Is your January still dry? Many of us begin a new year with the best of intentions and make resolutions in the hope of improving ourselves. Giving up alcohol for a month is a popular one — goodness knows why — but ‘Veganuary’, when you take up veganism until February 1, is an equally trendy option.
Veganism is ‘cruelty free’ and is good for both you and the planet. What’s not to love? Support for the diet has gone mainstream with the US seeing a 600 percent increase in people identifying as vegan over the past three years. But just how ethical is it?
We’re always told that high consumption of meat and dairy is fueling global warming. An Oxford University study found that the permanent adoption of veganism would be the ‘the single best way’ to reduce our environmental impact and could lower a person’s carbon footprint by 73 percent. Rightly so, people are increasingly concerned with the welfare of animals, but removing all traces of animals from your diet isn’t necessarily the solution to the problem of animal exploitation and abuse. Veganism might not be as rosy as it seems.
Human beings are terrible for the planet. Even conscientious eco-warriors can’t seem to get it right. Take Prince Harry, who has vowed to only have two children as any more would be irresponsible for the planet. That noble action was counteracted by his frequent trips on a private plane. Thankfully whether or not to fly privately is not a conundrum most of us peasants are faced with, but surely there are smaller, greener choices we can make that would make Greta proud?
The market for ‘alternate milks’ has exploded in the past five years. Trading dairy milk (formally known as milk) for ‘plant-based’ is supposedly a straightforward way of cutting down your carbon footprint. Almond milk was one of the first to come to the market and has seen a 250 percent increase in demand over the past five years. But it takes a gallon of water to produce a single almond. More than 80 percent of almonds are grown in California which has had some of the worst droughts on record over the past decade. And the mass expansion of almond farming is estimated to have resulted in the death of 50 billion bees in California alone.
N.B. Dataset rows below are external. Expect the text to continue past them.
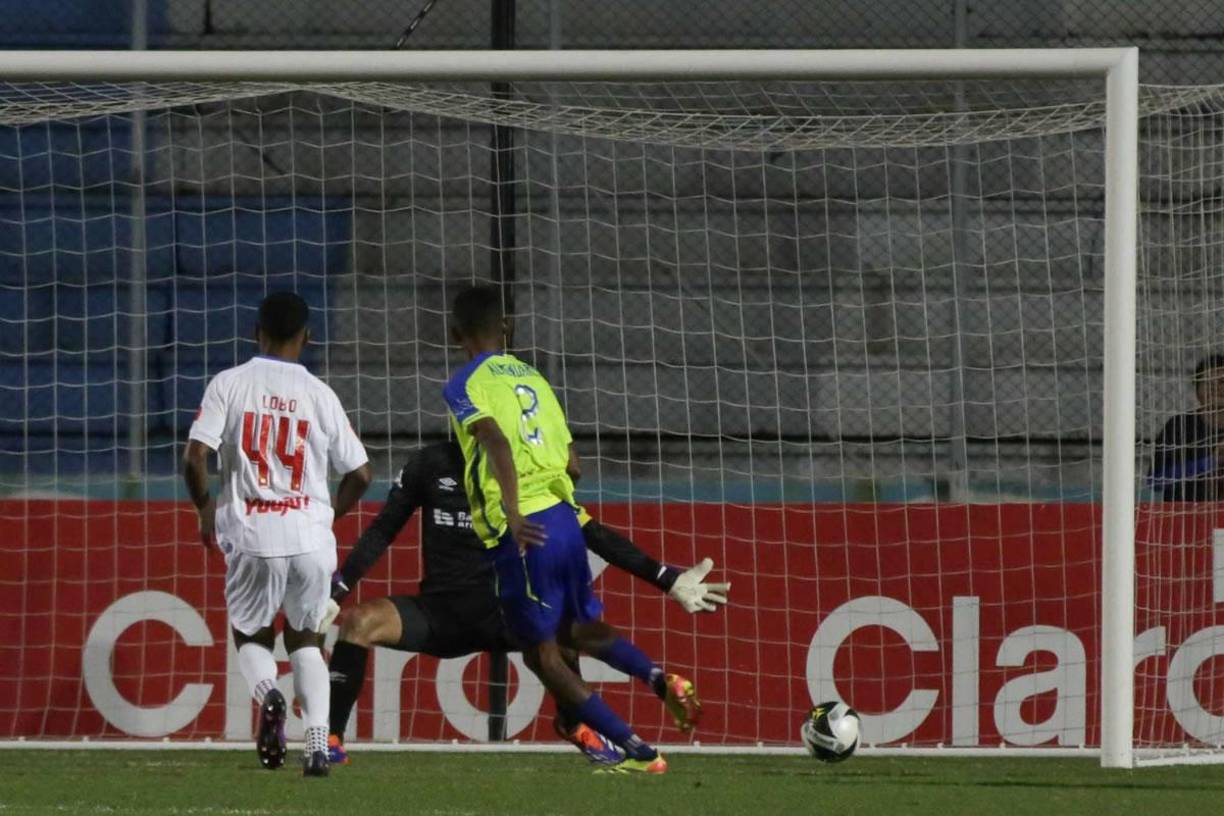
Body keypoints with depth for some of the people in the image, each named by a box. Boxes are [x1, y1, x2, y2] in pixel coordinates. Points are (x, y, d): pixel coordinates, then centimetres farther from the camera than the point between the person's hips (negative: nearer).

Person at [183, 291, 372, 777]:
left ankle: (266, 694, -14)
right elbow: (359, 474, 6)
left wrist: (205, 508, 10)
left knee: (251, 635, 19)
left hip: (252, 535, -1)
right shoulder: (320, 395, 4)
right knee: (305, 637, 18)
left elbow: (195, 458, -9)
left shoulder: (230, 384, -1)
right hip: (310, 536, 1)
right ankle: (317, 744, 0)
Talk about a buzz kill.
OK so almond is out: what about oat milk, which supposedly performs well on sustainability metrics? The Swedish brand Oatly was met with fury after selling a $274 million stake to Blackstone, a firm with a significant investment in the deforestation of the Amazon rainforest.
Luckily there are other alternatives. Coconut milk is also widely available and grown in the drought-free tropics. But a recent investigation by PETA found monkeys are chained and abused and used as ‘slaves’ to pick your coconuts, so that’s off the menu too. Water it is, then?
The catastrophic impact of coronavirus and the resulting lockdown on restaurants is well documented, but farmers in America have been hit hard too, despite the mass hysteria about food shortages. In April, Dairy Farmers of America estimated that farmers were throwing away 3.7 million gallons of unsold milk each day. A single chicken processor was destroying 750,000 eggs every week as the demand from restaurants, cafés and schools disappeared overnight.
One of the few benefits of the pandemic has been an increased effort in supporting local businesses. Surely at this point, animal rights activists and eco warriors alike can see the argument for going old school and buying dairy? It supports real, human farmers and eradicates the need to ship coconut milk harvested by monkey slaves across the planet. But nope. PETA believes consuming milk is never acceptable, as it denies cows the right to ‘nurture their young and form lifelong friendships with one another’. Cows are people too, guys.
Animal imitation products aren’t the only problematic food. At first glance, the avocado may seem like a more ethical breakfast choice than going for bacon. But the demand for avocados has given them the nickname oro verde (green gold) among Mexican cartels, who now favor planting the lucrative fruit over marijuana.
None of this is to say consuming animal produce is without its issues. In the US, 99 percent of meat is factory-farmed. There is something deeply concerning (not to mention unconstitutional) about the ‘ag-gag’ laws which criminalize the undercover investigation of conditions in meat farms. But surely a blanket ban isn’t the best approach to a complex ethical issue like the consumption of animal products. Take Britain for example, a nation consisting of wet grassland, good for little other than grazing animals. Can you really argue that it’s more ethical to import an avocado from 5,000 miles away and inadvertently support a Mexican cartel than it is to buy a pack of bacon from your local farmer?
Increased transparency highlights how tricky it is to make moral choices when it comes to what we consume. It makes you wonder whether a completely ethical meal is ever possible. At least those dullards doing Dry January have less to worry about.